Segment Start: RECORDS PROVIDED
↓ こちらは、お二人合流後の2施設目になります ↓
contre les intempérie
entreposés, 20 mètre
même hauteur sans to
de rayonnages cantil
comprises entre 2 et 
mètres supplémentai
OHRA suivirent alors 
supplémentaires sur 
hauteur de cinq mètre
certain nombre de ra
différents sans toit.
Segment End: RECORDS PROVIDED
Segment Start: RECORDS PROVIDED
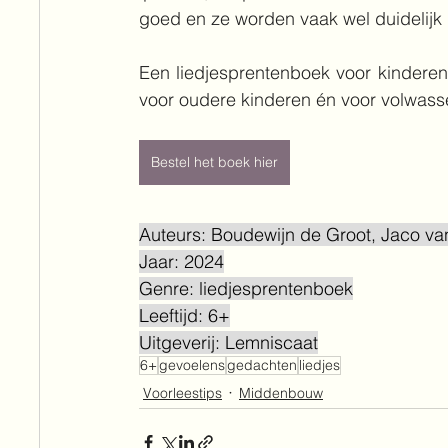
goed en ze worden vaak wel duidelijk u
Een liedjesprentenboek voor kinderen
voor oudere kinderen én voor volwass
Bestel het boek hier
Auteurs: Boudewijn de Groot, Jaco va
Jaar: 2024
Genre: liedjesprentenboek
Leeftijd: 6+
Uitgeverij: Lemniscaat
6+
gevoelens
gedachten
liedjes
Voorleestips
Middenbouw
Segment End: RECORDS PROVIDED
Segment Start: RECORDS PROVIDED
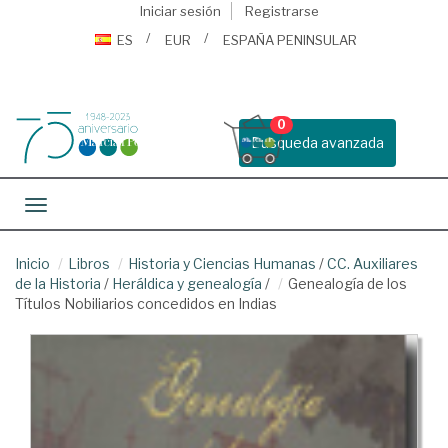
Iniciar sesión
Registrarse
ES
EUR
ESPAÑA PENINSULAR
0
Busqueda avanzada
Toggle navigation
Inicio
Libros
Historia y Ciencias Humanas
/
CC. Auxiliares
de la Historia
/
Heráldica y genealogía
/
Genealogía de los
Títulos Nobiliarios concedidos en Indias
Segment End: RECORDS PROVIDED
* AIM OF THE EXERCISE *
Of all the entries above, output exactly the lines between the one holding "de la Historia" and the one holding "Títulos Nobiliarios concedidos en Indias", inclusive.

* SOLVED PROBLEM *
de la Historia
/
Heráldica y genealogía
/
Genealogía de los
Títulos Nobiliarios concedidos en Indias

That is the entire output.